I agree that asking to move in may be a little tacky but it's kind of now or never. If we live together and it doesn't work... CA here I come.

Posted

I guess because of whats happening to me I don't condone it. I met my girlfriend and honestly it was like heaven! We never fought, we were loving, both very patient. She lived with her parents and after 3 months started saying she wanted to move in. I was against it as I was worried if things didn't work out she would have to move back home.

Well she did what another poster did, came to spend the weekend with me and never left. Things went bad relatively quick. Right after moving in she hated my apartment and decided immediatly we had to move. My place was small to begin with. Then the intamacy checked out from her, then she lost her patience, started disliking my friends, and then the nagging. I have dealt with it for a year now and in the last few months gradually I have started to check out emotionally and debating the break.

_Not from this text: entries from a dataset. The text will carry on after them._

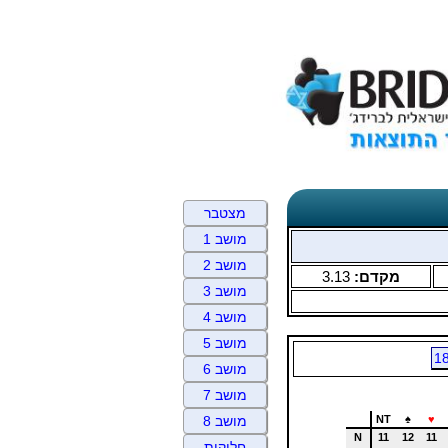
מצטבר
מושב 1
מושב 2
מקדם:
3.13
מושב 3
מושב 4
מושב 5
1
מושב 6
מושב 7
NT
♠
♥
מושב 8
N
11
12
11
חלוקות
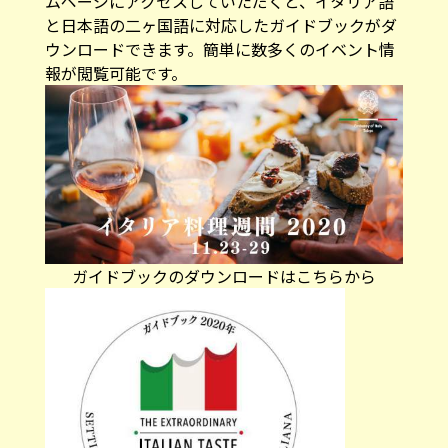
ムページにアクセスしていただくと、イタリア語
と日本語の二ヶ国語に対応したガイドブックがダ
ウンロードできます。簡単に数多くのイベント情
報が閲覧可能です。
ガイドブックのダウンロードはこちらから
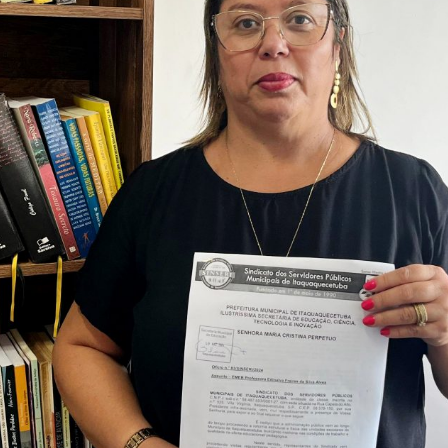
Idi
Max
Mog
Ple
Pla
Psi
Stu
Sin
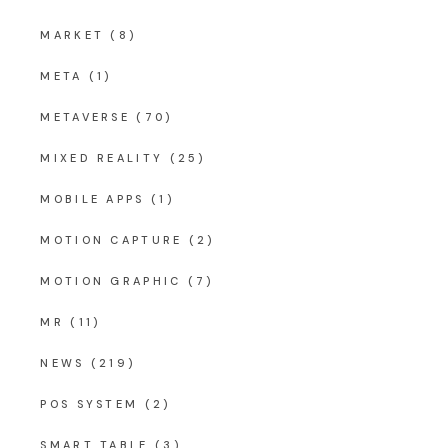
MARKET
(8)
META
(1)
METAVERSE
(70)
MIXED REALITY
(25)
MOBILE APPS
(1)
MOTION CAPTURE
(2)
MOTION GRAPHIC
(7)
MR
(11)
NEWS
(219)
POS SYSTEM
(2)
SMART TABLE
(3)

So I would strongly urge you to take your time. 6 months is not enough time to know people's quarks as I have found out. Also in the begining stage of a relationship people put on an act, hell I did it as well. Then when the act starts to ware off you have problems. Thats my advice and you can do with it what you will.

Posted
If we live together and it doesn't work... CA here I come.

 

So the job transfer really isn't an issue since it sounds as if its something you can postpone until a later time. (???)

 

If so, that's good!

Posted
Check your motives. Would the timing honestly be as convenient for him as it seems to be for you?

 

I think when your boyfriend feels the timing is right for him, he'll be the one to offer sharing his new house with you first. Since you're only six months in, I think to come out and ask (or even hint) at the idea of taking advantage of the situation might come off as seeming opportunistic and/or tacky, at best. I'd probably feel differently if it were your new house, and you wanted to invite him and his daughter to share it with you.

 

If it were me, I'd go ahead and renew my lease for one more year and continue to allow things to progress naturally without putting any added pressure on him. After all, it wouldn't really be that much of a sacrifice since I'd paying rent regardless if the boyfriend were moving to a bigger place or not. I think you'll stand a better chance of eventually getting "invited" to share their home if you exercise a little more consideration and patience by allowing him and his daughter the space they need to adjust to their new environment and get their lives resituated. It will also give the two of the appropriate time you need to determine if you truly have what it takes to go the distance.

 

 

I agree completely.... thanks for saving me time on putting my thoughts down!! Be patient friend. Enjoy the journey of developing your relationship without thinking too much about your destination ..... you'll get there when its time to get there... and it doesnt seem like its time for you both - yet. Besides keeping your place will allow you to continue to grow as an independent person which, despite its seeming contradiction, is a crucial thing in a healthy relationship.